3.4.8.2. Farming Practices Determining the EE
Which farming practices have serious impacts on the results of EE in both systems?
<Table 3-36> Relations of Farming Practices (GJ/ha) and EE Input Variables
(practices) B t value p value
(Constant) 2.374 7.696 .000
Cultivation -.118 -2.335 .024*
Fertilizing -.023 -1.659 .104
Mulching -.102 -3.404 .001**
Seeding -.100 -.872 .388
Weeding .021 .159 .874
Spraying -.074 -.594 .555
Pruning 1.718 .862 .393
Irrigation -.080 -.172 .864
Harvesting .157 .890 .378
Threshing -.138 -2.066 .044*
Grading 2.572 3.002 .004**
R=0.666 R-square=0.444 Corrected R-square=0.317 Durbin-Watson=1.484 F=3.484 p=0.001*
-Dependent variable: EE, *p<.05 **p<.01
Table 3-36 shows the results of relationship with energy use for farming practices and EE regardless of farm management systems.
The result indicates that the mulching (p=0.001) and grading (p=0.004) practices have strong affected on the outcome of EE regardless of the farming systems. In addition, cultivation and threshing are significantly related to the EE at the level of 5%.
On the other hand, the results of the conventional and organic farming practices in relation to the EE are separately shown in Tables 37 and 38, respectively.

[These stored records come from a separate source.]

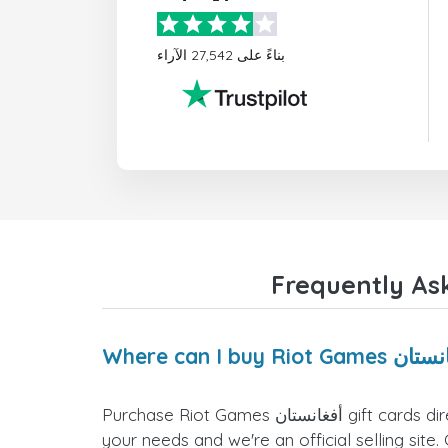
بناءً على 27,542 الآراء
Purchase Riot Games أفغانستان gift cards directly from the doctorSIM website. We offer a variety of card values for you to select the one that fits
your needs and we're an official selling site.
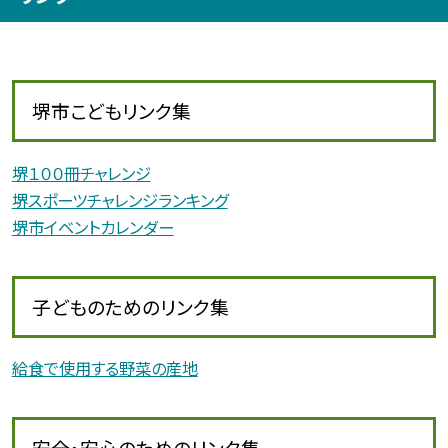
堺市こどもリンク集
堺１００冊チャレンジ
堺スポーツチャレンジランキング
堺市イベントカレンダー
子どものためのリンク集
給食で使用する野菜の産地
安全・安心のためのリンク集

<Table 3-37> Relations of Farming Practices and EE in CFS Input Variables
(practices) B t value p value
(Constant) 3.521 7.557 .000
Cultivation -.181 -2.436 .025*
Fertilizing -.030 -1.631 .120
Mulching -.107 -1.626 .121
Seeding -.245 -.448 .659
Weeding .081 .195 .848
Spraying -.540 -1.933 .069
Pruning 1.197 .422 .678
Irrigation 5.689 1.496 .152
Harvesting .344 .514 .614
Threshing -.203 -.926 .367
Grading 3.066 2.626 .017*
R=0.799 R-square=0.639 Corrected R-square=0.418 Durbin-Watson=1.717 F=2.892 p=0.022*
-Dependent variable: EE, *p<.05 **p<.01
In CFS, cultivation (p=0.025) and grading (p=0.017) energy have influenced on the outcome of the EE. This means that all other practices except cultivation and grading have no variations between practices. Also, cultivation and grading are meant to be adjustable practice for the improvement of EE at least in conventional farms.

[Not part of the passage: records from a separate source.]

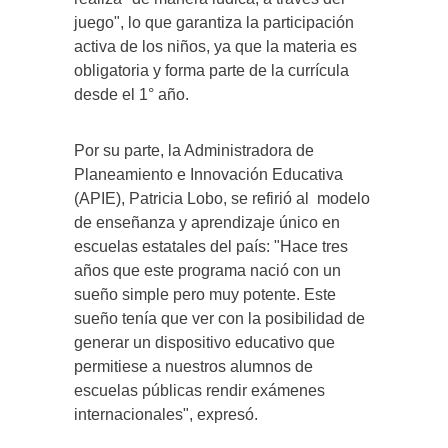
juego", lo que garantiza la participación
activa de los niños, ya que la materia es
obligatoria y forma parte de la currícula
desde el 1° año.
Por su parte, la Administradora de
Planeamiento e Innovación Educativa
(APIE), Patricia Lobo, se refirió al modelo
de enseñanza y aprendizaje único en
escuelas estatales del país: "Hace tres
años que este programa nació con un
sueño simple pero muy potente. Este
sueño tenía que ver con la posibilidad de
generar un dispositivo educativo que
permitiese a nuestros alumnos de
escuelas públicas rendir exámenes
internacionales", expresó.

Table 3-38 presents the results of the relationship of farming practices and EE in OFS. The results show that seeding (p=0.046) and harvesting (p=0.015) have significant variations to determine the result of EE in organic soybean farms. That is, seeding and harvesting can be the adjustable practice variables to determine EE in organic farms.

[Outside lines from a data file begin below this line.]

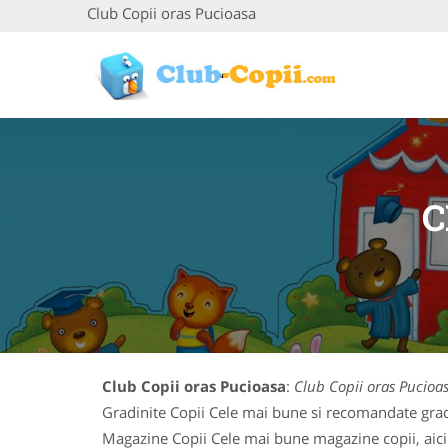
Club Copii oras Pucioasa
C
Club Copii oras Pucioasa
:
Club Copii oras Pucioa
Gradinite Copii Cele mai bune si recomandate gradin
Magazine Copii Cele mai bune magazine copii, aici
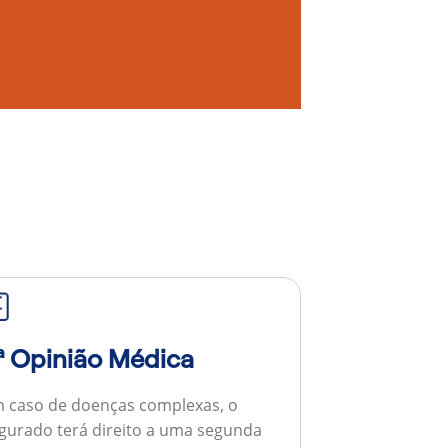
ª Opinião Médica
 caso de doenças complexas, o
gurado terá direito a uma segunda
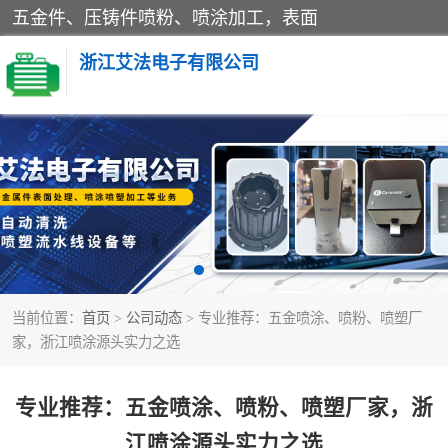
五金件、压铸件喷粉、喷涂加工，表面
浙江艾法电子有限公司
五金加工
当前位置：
首页
>
公司动态
> 专业推荐：五金喷涂、喷粉、喷塑厂
家，浙江喷涂源头实力之选
专业推荐：五金喷涂、喷粉、喷塑厂家，浙
江喷涂源头实力之选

<Table 3-38> Relations of Farming Practices and EE in OFS Input
Variables
(practices) B t value p value
(Constant) 1.256 4.017 .001
Cultivation -.043 -.903 .379
Fertilizing -.022 -1.197 .247
Mulching -.017 -.706 .489
Seeding -.169 -2.141 .046*
Weeding .057 .640 .530
Spraying 1.015 1.434 .169
Pruning -3.557 -1.201 .245
Irrigation .183 .530 .603
Harvesting .376 2.695 .015*
Threshing .004 .082 .936
Grading .739 .864 .399
R=0.731 R-square=0.534 Corrected R-square=0.250 Durbin-Watson=1.854 F=1.878 p=0.113*
-Dependent variable: EE, *p<.05 **p<.01
Therefore, to improve the efficiency of energy use, the alternative ways for cultivation and grading in CFS and for seeding and harvesting in OFS can be suggested as applicable solutions.